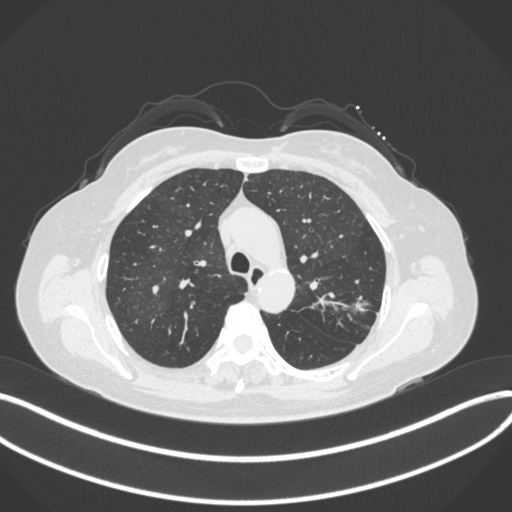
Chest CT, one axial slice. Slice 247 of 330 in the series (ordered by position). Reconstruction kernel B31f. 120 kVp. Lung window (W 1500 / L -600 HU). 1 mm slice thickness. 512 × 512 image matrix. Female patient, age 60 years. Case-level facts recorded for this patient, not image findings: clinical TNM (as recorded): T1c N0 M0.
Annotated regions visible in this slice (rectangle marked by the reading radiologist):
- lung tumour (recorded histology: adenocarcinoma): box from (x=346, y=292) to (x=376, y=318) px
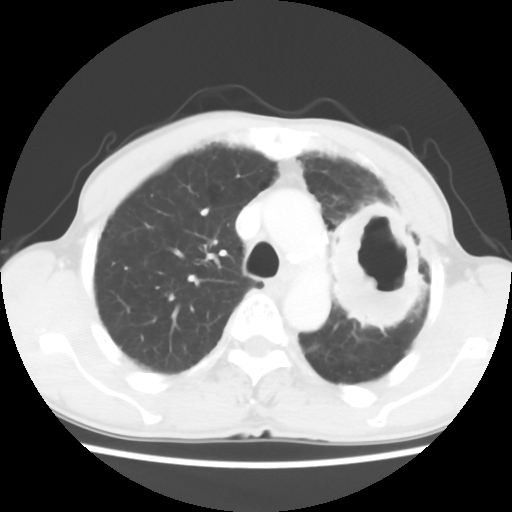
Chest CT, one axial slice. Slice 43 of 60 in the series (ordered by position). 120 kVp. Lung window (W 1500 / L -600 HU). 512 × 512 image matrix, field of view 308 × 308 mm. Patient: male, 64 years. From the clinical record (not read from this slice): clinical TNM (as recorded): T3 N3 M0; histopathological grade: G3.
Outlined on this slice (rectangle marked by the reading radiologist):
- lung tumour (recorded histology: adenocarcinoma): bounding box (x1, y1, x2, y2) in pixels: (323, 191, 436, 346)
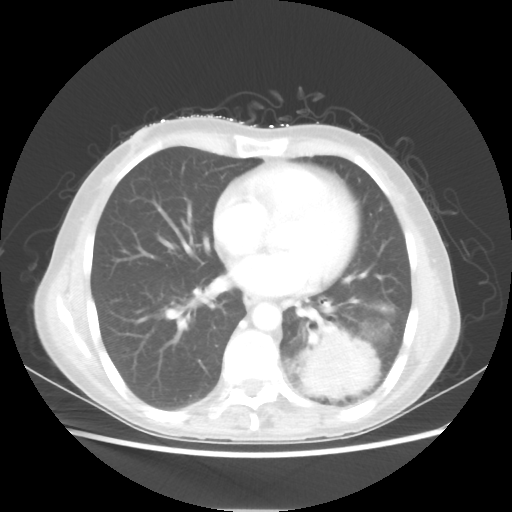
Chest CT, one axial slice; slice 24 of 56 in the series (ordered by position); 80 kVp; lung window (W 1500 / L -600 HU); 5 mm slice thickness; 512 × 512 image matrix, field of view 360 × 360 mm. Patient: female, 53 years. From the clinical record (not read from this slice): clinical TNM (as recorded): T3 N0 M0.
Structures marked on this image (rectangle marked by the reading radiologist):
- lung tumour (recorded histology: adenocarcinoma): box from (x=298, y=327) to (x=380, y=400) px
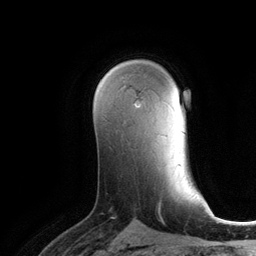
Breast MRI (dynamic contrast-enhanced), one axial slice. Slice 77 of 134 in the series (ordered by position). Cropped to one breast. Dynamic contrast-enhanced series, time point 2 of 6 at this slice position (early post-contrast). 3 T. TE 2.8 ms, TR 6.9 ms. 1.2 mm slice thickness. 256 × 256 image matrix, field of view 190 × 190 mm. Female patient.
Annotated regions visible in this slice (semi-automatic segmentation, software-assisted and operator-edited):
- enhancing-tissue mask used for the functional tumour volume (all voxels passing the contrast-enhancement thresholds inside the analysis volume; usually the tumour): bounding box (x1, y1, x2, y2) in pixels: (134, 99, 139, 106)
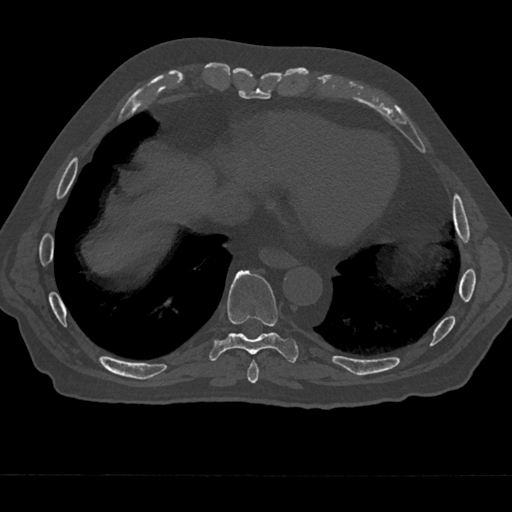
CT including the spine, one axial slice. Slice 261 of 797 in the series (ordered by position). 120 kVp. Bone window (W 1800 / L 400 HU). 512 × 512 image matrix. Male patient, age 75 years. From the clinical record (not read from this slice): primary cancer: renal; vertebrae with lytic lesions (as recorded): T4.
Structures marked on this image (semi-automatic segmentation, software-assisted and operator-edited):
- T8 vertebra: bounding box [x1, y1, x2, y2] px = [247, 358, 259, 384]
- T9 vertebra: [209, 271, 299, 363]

--

▶ [WHAT NEEDS TO BE DONE]:
Without copying any picture, write out the entries exactly.

▶ [RESULT BELOW]:
Chest CT, one axial slice. Slice 247 of 330 in the series (ordered by position). Reconstruction kernel B31f. 120 kVp. Lung window (W 1500 / L -600 HU). 1 mm slice thickness. 512 × 512 image matrix. Female patient, age 60 years. Case-level facts recorded for this patient, not image findings: clinical TNM (as recorded): T1c N0 M0.
Annotated regions visible in this slice (rectangle marked by the reading radiologist):
- lung tumour (recorded histology: adenocarcinoma): box from (x=346, y=292) to (x=376, y=318) px
Chest CT, one axial slice. Slice 43 of 60 in the series (ordered by position). 120 kVp. Lung window (W 1500 / L -600 HU). 512 × 512 image matrix, field of view 308 × 308 mm. Patient: male, 64 years. From the clinical record (not read from this slice): clinical TNM (as recorded): T3 N3 M0; histopathological grade: G3.
Outlined on this slice (rectangle marked by the reading radiologist):
- lung tumour (recorded histology: adenocarcinoma): bounding box (x1, y1, x2, y2) in pixels: (323, 191, 436, 346)
Chest CT, one axial slice; slice 24 of 56 in the series (ordered by position); 80 kVp; lung window (W 1500 / L -600 HU); 5 mm slice thickness; 512 × 512 image matrix, field of view 360 × 360 mm. Patient: female, 53 years. From the clinical record (not read from this slice): clinical TNM (as recorded): T3 N0 M0.
Structures marked on this image (rectangle marked by the reading radiologist):
- lung tumour (recorded histology: adenocarcinoma): box from (x=298, y=327) to (x=380, y=400) px
Breast MRI (dynamic contrast-enhanced), one axial slice. Slice 77 of 134 in the series (ordered by position). Cropped to one breast. Dynamic contrast-enhanced series, time point 2 of 6 at this slice position (early post-contrast). 3 T. TE 2.8 ms, TR 6.9 ms. 1.2 mm slice thickness. 256 × 256 image matrix, field of view 190 × 190 mm. Female patient.
Annotated regions visible in this slice (semi-automatic segmentation, software-assisted and operator-edited):
- enhancing-tissue mask used for the functional tumour volume (all voxels passing the contrast-enhancement thresholds inside the analysis volume; usually the tumour): bounding box (x1, y1, x2, y2) in pixels: (134, 99, 139, 106)
CT including the spine, one axial slice. Slice 261 of 797 in the series (ordered by position). 120 kVp. Bone window (W 1800 / L 400 HU). 512 × 512 image matrix. Male patient, age 75 years. From the clinical record (not read from this slice): primary cancer: renal; vertebrae with lytic lesions (as recorded): T4.
Structures marked on this image (semi-automatic segmentation, software-assisted and operator-edited):
- T8 vertebra: bounding box [x1, y1, x2, y2] px = [247, 358, 259, 384]
- T9 vertebra: [209, 271, 299, 363]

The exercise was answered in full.